Like a five-year-old child to a fairground arcade mechanical claw game, we were compelled to play Grabatron the moment we saw it.
Combining three, no, four of our favourite things – spaceships, big mechanical claws, blowing things up (virtually – we're not monsters) and things with -atron in their name – Grabatron looked promising from the start.
Grab things, cause destruction, don't get shot down. Those are the rules of Grabatron. You pilot an alien spaceship with a big mechanical claw underneath. You can use that claw to scoop up everything and everyone below you.
Points mean prizes, and this game's all about the high score. Its surprisingly big game world has plenty to play with. Picking up an object or person with an arrow above them activates a mission like "abduct eight cows" or "destroy whole army base". There are 30 of these missions to play with.
Grabatron himself seems to enjoy the action, occasionally muttering his own name in a deep robotic voice, or emitting an evil laugh when he particularly approves of a kill.
Tilt controls are the order of the day here, and they're calibrated when you begin so you can pick your favourite playing angle from which to start. That's left-right-up-down taken care of, and the gribber-grabber (as we like to call it) is dropped and raised with a tap of the screen. The most satisfying control of all is when the claw is loaded, you can swipe left or right to fling your victim or projectile off into the distance.
You can also use an onscreen joystick if you don't have the elbow room for tilt control on the train.
It's all great fun and a laugh a minute as you use airborne cattle to knock down buildings, generally splatter people below and cause destruction, but the largely directionless gameplay rubs a bit thin after a while.

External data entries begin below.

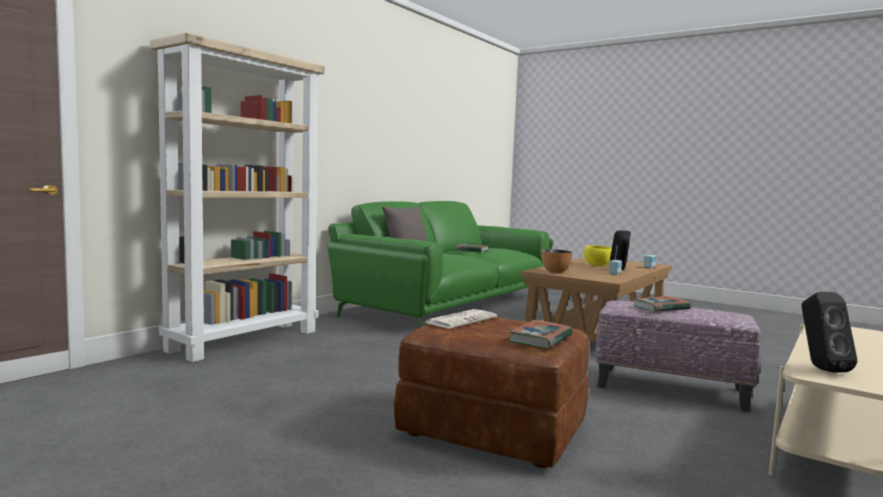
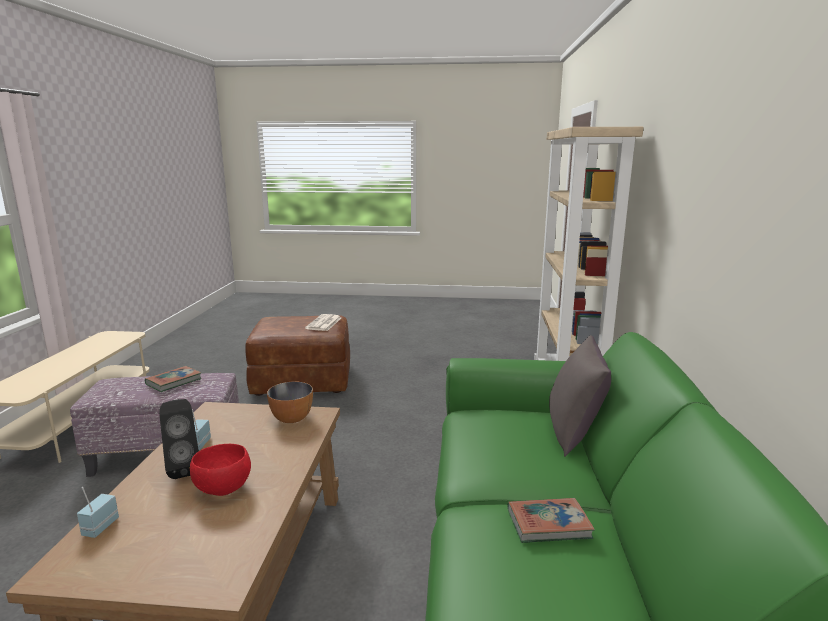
camera: 150 degrees right, 10 degrees up
book [509,320,573,348] -> none
yellow bowl [584,245,612,266] -> red bowl [190,444,251,496]
black speaker [802,292,857,372] -> none

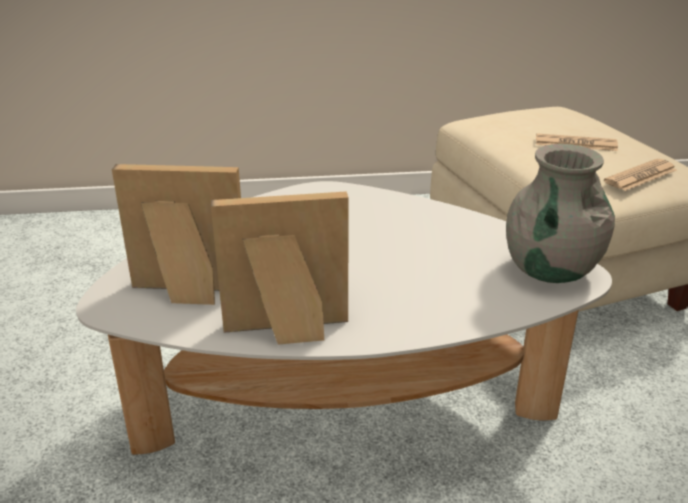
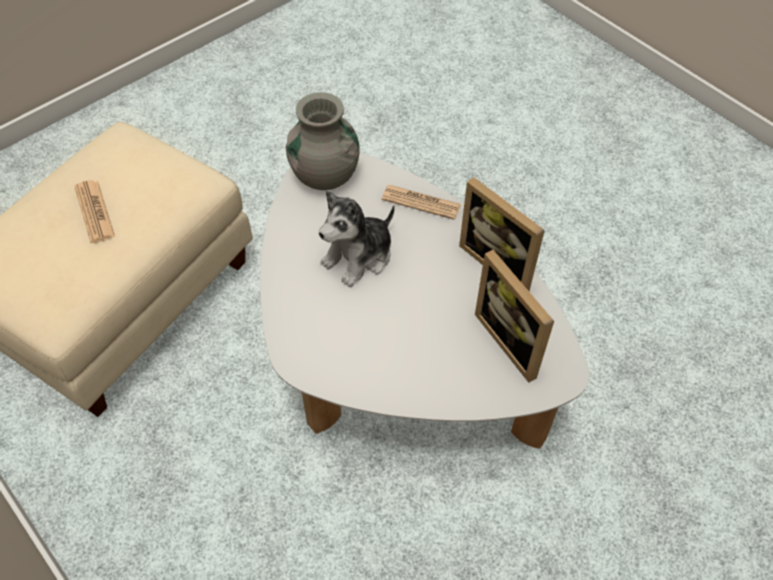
camera: 125 degrees left, 25 degrees up
newspaper [604,159,677,191] -> newspaper moved to [382,185,461,220]
none -> plush toy [319,191,395,287]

Cops, soldiers, helicopters, rednecks and SAMs will all try to take you down, as well as an onslaught of military jets if you get too high. It gets difficult to stay alive as you cover more ground, even as you recharge your health and get extra lives by abducting people and livestock, and smashing buildings.
So it's challenging enough, but just chasing a score gets tiresome, and there are no save points, making it impossible to play in just a spare moment.
Grabatron looks great, plays well and is funny to boot, but in the end it feels almost as futile as the mechanical claw at the fair.